Maria Caccialanza, oggi!

Maria Caccialanza è la seconda superiora delle primissime comunità, scelta da don Vincenzo, dopo l’esito poco felice della prima superiora, Angelina Cipelletti la quale, scaduto il suo mandato, aveva lasciato la piccola fondazione.

Oltre questo incarico, affidato al buon senso, durato solo cinque anni, di cui due segnati da una malattia che l’ha sfibrata e portata alla morte, che cosa di lei è riuscito a superare il tempo, i numerosi eventi storici intercorsi, i cambi epocali, lo sviluppo e l’approfondimento del Carisma, la ricerca teologica, la prassi pastorale… per giustificare il ricordo affettuoso di lei che ancora oggi teniamo vivo?

Sono state conservate solo pochissime lettere: era analfabeta e solo tardivamente autodidatta. Nei certificati di residenza era classificata come «tessitrice».

La memoria di lei è stata fissata in alcune espressioni che probabilmente ripeteva con frequenza e che lasciavano intravvedere che cosa alimentava la sua vita e la sua preghiera.

Leggendo la sua biografia «Una santa senza aureola» che riporta testimonianze dirette e altro materiale storico di archivio, che cosa oggi posso raccogliere dalla sua esperienza, considerato che la sua persona, come l’abitazione, l’abito, le abitudini, il lavoro a cui si dedicava non la facevano molto diversa dalle altre donne di paese?

Una peculiarità che spicca marcata da questa vita, comune a tante altre sue  contemporanee, è LA VICINANZA.

Una vicinanza fisica, concreta, feriale, attenta, disinteressata, poco appariscente, schiva, decentrata.

Una vicinanza spirituale senza distinzione di classi sociali o di appartenenze, che si faceva carico, che si prendeva cura…, che accompagnava a distanza, che accoglieva la fatica e la sofferenza di tante famiglie condividendone il peso, i sogni e i progetti delle giovani alimentandoli di fiducia.

Vicinanza che poteva essere espressione del suo carattere più mite che intraprendente, delle sue qualità umane semplici, del senso di inadeguatezza che dichiarava di fronte al compito richiestole, caratteristiche queste che non creavano barriere o chiusure ma che esprimevano efficacemente una missione, la sua.
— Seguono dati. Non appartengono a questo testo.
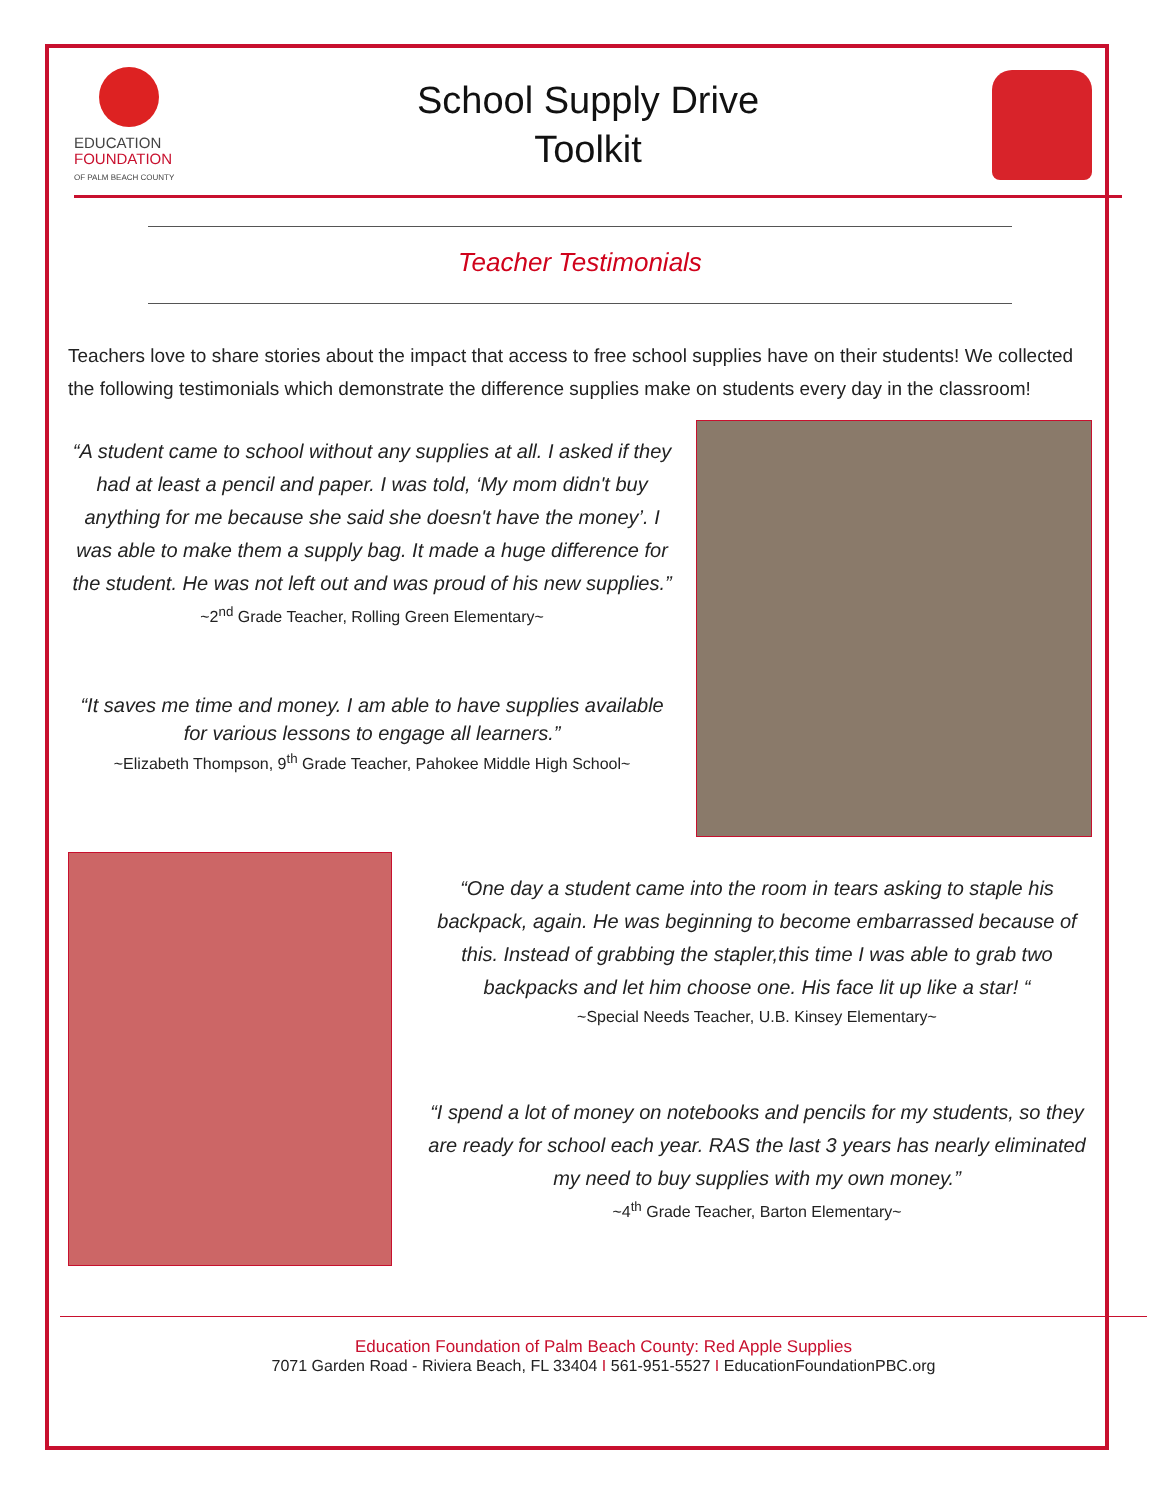EDUCATION
FOUNDATION
OF PALM BEACH COUNTY
School Supply Drive
Toolkit
Teacher Testimonials
Teachers love to share stories about the impact that access to free school supplies have on their students! We collected the following testimonials which demonstrate the difference supplies make on students every day in the classroom!
“A student came to school without any supplies at all. I asked if they had at least a pencil and paper. I was told, ‘My mom didn't buy anything for me because she said she doesn't have the money’. I was able to make them a supply bag. It made a huge difference for the student. He was not left out and was proud of his new supplies.”
~2<sup>nd</sup> Grade Teacher, Rolling Green Elementary~
“It saves me time and money. I am able to have supplies available for various lessons to engage all learners.”
~Elizabeth Thompson, 9<sup>th</sup> Grade Teacher, Pahokee Middle High School~
“One day a student came into the room in tears asking to staple his backpack, again. He was beginning to become embarrassed because of this. Instead of grabbing the stapler,this time I was able to grab two backpacks and let him choose one. His face lit up like a star! “
~Special Needs Teacher, U.B. Kinsey Elementary~
“I spend a lot of money on notebooks and pencils for my students, so they are ready for school each year. RAS the last 3 years has nearly eliminated my need to buy supplies with my own money.”
~4<sup>th</sup> Grade Teacher, Barton Elementary~
Education Foundation of Palm Beach County: Red Apple Supplies
7071 Garden Road - Riviera Beach, FL 33404 I 561-951-5527 I EducationFoundationPBC.org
È la vicinanza dei «piccoli e dei semplici del Vangelo».

Oggi, nel ricordo della sua nascita al Cielo, ci soffermiamo perciò non tanto sulla sua «umiltà», spesso evidenziata dalla Tradizione dell’Istituto, ma sulla sua VICINANZA.

È stato il suo modo di vivere la vita cristiana, la forma con cui ha concretizzato l’intuizione di don Vincenzo Grossi, l’esempio che ha chiarito i primissimi tratti del Carisma.

Può essere una chiave interpretativa per viverlo noi, oggi.